The bridge, known as the New International Trade Crossing, would cause Washington to give Michigan $2.2 billion in badly needed federal highway matching funds.

It also would provide necessary backup for the Ambassador Bridge, which was built in 1929 and is, some fear, nearing the end of its useful life. The bridge was not designed for modern, heavy tractor-trailers, and is increasingly showing signs of wear.

You would not know any of that, however, from any of the ads the Morouns — Manuel, his wife, Nora, and son Matthew — have been running almost nonstop in most Michigan media markets.

Independent analysts say these may just be the most fraudulent political ads that anyone can remember.

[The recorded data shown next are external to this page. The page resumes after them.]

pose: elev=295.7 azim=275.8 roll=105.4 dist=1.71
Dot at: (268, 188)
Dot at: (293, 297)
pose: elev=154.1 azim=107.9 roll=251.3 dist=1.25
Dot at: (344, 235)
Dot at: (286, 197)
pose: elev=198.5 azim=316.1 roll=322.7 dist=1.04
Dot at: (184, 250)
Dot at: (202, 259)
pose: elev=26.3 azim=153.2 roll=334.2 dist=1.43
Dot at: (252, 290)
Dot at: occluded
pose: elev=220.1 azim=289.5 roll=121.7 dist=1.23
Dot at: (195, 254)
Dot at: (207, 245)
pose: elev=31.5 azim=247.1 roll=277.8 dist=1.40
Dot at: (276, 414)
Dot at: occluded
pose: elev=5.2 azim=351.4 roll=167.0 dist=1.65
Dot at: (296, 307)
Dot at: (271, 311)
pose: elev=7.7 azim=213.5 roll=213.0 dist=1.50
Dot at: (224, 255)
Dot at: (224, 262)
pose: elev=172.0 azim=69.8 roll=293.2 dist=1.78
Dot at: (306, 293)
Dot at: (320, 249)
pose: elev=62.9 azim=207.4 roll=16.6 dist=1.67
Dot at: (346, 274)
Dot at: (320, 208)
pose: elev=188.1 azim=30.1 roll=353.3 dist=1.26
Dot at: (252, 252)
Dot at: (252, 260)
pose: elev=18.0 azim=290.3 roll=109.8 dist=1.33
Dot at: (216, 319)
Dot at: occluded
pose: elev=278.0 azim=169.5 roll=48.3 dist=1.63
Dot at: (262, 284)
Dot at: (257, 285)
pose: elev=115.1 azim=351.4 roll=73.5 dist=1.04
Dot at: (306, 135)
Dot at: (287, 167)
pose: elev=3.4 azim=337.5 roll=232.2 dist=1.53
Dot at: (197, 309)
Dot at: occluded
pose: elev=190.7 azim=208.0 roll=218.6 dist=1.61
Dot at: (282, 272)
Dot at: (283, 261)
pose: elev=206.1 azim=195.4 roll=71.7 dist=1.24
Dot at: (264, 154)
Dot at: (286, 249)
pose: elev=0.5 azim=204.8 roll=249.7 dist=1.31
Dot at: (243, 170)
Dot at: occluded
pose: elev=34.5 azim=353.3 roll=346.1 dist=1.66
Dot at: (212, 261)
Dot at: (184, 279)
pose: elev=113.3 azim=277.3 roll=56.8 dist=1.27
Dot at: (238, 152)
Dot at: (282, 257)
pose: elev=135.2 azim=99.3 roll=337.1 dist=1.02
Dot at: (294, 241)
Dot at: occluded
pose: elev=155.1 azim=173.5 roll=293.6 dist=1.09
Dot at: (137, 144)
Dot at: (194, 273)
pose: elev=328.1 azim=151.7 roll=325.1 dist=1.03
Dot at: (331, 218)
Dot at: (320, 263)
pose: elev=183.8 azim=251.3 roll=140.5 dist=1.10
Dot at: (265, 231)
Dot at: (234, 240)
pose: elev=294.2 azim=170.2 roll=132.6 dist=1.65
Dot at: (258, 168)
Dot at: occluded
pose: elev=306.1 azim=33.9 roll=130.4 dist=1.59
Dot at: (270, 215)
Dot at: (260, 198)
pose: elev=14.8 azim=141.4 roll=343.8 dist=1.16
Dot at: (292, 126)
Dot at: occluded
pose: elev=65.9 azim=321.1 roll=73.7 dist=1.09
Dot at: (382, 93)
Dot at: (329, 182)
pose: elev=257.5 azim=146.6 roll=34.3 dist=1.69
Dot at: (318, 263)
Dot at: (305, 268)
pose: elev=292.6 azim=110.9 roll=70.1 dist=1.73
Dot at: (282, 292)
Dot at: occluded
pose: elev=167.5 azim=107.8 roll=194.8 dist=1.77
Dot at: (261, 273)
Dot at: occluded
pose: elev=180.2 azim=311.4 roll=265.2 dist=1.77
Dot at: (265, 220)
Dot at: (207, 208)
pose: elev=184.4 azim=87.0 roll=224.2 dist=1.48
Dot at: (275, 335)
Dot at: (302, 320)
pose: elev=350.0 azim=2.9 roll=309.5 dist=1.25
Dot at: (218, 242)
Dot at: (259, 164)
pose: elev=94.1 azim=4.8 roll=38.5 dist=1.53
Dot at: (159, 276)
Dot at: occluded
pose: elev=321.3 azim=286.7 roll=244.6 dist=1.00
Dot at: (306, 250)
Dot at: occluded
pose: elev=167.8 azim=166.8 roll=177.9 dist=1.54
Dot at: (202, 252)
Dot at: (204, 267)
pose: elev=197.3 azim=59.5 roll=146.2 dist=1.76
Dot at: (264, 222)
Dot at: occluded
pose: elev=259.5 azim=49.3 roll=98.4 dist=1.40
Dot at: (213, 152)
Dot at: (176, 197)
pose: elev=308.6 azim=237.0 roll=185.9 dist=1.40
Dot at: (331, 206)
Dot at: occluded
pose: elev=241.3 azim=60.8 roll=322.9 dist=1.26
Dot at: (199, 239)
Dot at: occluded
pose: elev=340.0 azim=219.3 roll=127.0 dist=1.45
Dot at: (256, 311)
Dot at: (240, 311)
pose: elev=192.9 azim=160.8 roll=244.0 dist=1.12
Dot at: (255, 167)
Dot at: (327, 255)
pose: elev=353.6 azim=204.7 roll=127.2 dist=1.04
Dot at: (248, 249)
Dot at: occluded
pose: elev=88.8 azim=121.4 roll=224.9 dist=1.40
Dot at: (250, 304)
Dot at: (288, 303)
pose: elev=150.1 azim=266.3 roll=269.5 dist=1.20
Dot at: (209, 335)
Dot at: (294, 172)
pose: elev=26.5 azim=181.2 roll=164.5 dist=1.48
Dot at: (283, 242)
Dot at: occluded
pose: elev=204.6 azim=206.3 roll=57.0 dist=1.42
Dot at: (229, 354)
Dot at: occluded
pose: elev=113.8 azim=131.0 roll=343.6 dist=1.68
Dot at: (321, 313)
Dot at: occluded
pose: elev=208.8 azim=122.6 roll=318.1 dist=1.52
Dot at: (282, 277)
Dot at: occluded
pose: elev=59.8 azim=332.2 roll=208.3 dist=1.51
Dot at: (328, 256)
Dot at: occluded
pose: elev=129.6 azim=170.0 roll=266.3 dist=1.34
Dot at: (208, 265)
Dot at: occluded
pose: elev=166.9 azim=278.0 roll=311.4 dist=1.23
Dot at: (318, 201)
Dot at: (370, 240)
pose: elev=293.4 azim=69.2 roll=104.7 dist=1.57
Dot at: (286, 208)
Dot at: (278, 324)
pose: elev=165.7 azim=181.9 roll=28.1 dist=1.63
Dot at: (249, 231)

The Morouns don’t care about criticism; they want to persuade Michigan voters to vote yes on Proposal 6. This summer, the Moroun family paid $4.6 million to mainly out-of-state canvassers to collect signatures to put its amendment on the ballot.

The campaign theme is “The People Should Decide.” If voters approve it, the amendment would require a statewide vote before Michigan could do so much as spend a dollar to sketch a new bridge on a legal pad. The goal is to make sure the money-generating Ambassador Bridge is the only game in town.

“You should believe nothing said in those ads, because none of what they say is true, none of it,” said Roy Norton, Canada’s consul general in Detroit. Mr. Norton, 58, is a mild-mannered diplomat who has spent years working behind the scenes in high-level posts in Washington and Ottawa.

Normally, diplomats are unwilling to attack anyone publicly, much less a citizen of an allied country. But, Mr. Norton notes, he has never seen anyone like the Morouns. “They are so pathological in their lying that they no longer submit their lies to any kind of logic test before they go directly onto the airwaves,” he said.

“They say the New International Trade Crossing will cost the State of Michigan,” Mr. Norton added. “Sometimes they say $2 billion. Lately, they’ve been saying $8 billion. They say it will use Chinese steel. All lies.”

Observers who have analyzed the bridge deal, including the Center for Michigan and the Citizens’ Research Council, concluded that Canada’s consul general is correct.

The Canadian government feels a new bridge is so important to Canada’s continued prosperity, it will provide the estimated $550 million the project would cost Michigan. The state would eventually repay Canada out of its share of toll revenues.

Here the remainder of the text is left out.